Lava flow from volcano incinerates home on Hawaii's Big Island

A slow-moving lava flow from an erupting volcano on Hawaii's Big Island incinerated a house on Monday, marking the first home devoured by a stream of molten rock that has crept toward the village of Pahoa for weeks, civil defense officials said.

The home had been evacuated some time ago, and no injuries were reported from the river of lava, which began oozing from Kilauea Volcano in late June. Hawaii County Civil Defense officials said no other dwellings were immediately threatened.

The home ignited just before noon local time by a finger of lava that broke out from the primary flow on Sunday, even as the leading edge came to a near standstill 480 feet (145 meters) away from Pahoa Village Road, the main street through town, officials said.

Video posted online by civil defense showed a crackling, charcoal-colored carpet of lava enveloping the grounds around the house as flames and thick smoke engulfed the single-story, wood-paneled home, causing it to collapse.
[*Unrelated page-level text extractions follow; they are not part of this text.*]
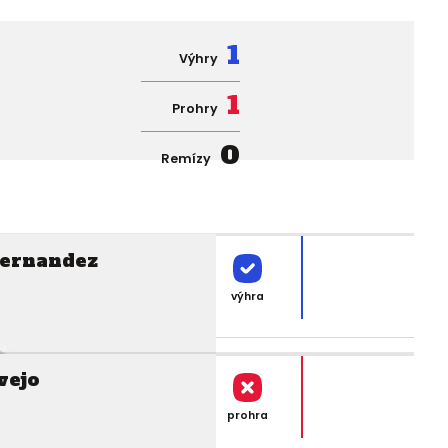
1
Výhry
1
Prohry
0
Remízy
Hernandez
výhra
vejo
prohra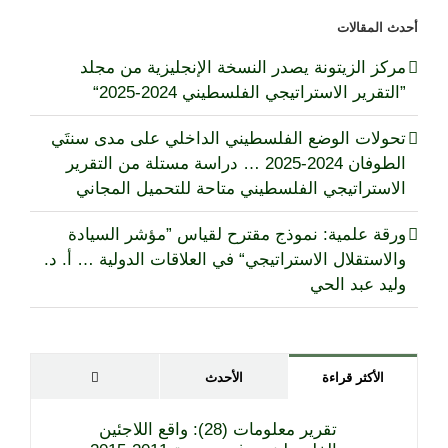
أحدث المقالات
مركز الزيتونة يصدر النسخة الإنجليزية من مجلد
”التقرير الاستراتيجي الفلسطيني 2024-2025“
تحولات الوضع الفلسطيني الداخلي على مدى سنتَي
الطوفان 2024-2025 … دراسة مستلة من التقرير
الاستراتيجي الفلسطيني متاحة للتحميل المجاني
ورقة علمية: نموذج مقترح لقياس ”مؤشر السيادة
والاستقلال الاستراتيجي“ في العلاقات الدولية … أ. د.
وليد عبد الحي
تعليقات
الأكثر قراءة
الأحدث
تقرير معلومات (28): واقع اللاجئين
Members of the family who had lived there stood by to "document and observe" their home burning from a safe distance, said county civil defense chief Darryl Oliveira.

The only other structures destroyed in the area were a storage shed and a cattle-feeding shelter consumed by lava last month. Another offshoot of lava narrowly missed a house last month, coming within 100 feet of that building.

Residents of about 50 homes in the projected path of the lava have been making preparations to flee for weeks, many emptying their houses of belongings in case an evacuation became necessary.

Pahoa, a town of about 800 people, stands on the site of a former sugar cane plantation on the eastern edge of the Big Island. Most of the town's business district lies to the south of the area in greatest danger.

Kilauea's current eruption began in 1983, and the flow of lava that has menaced Pahoa began bubbling out of the volcano's Pu'u O'o vent on June 27 and has crept a distance of 13 1/2 miles since then. The leading edge of the lava can reach temperatures of about 2,100 degrees Fahrenheit (1,149 degrees Celsius).

Previous lava flows from Kilauea destroyed more than 180 homes between 1983 and 1990, but until this week no dwellings had been lost to the volcano since 2012.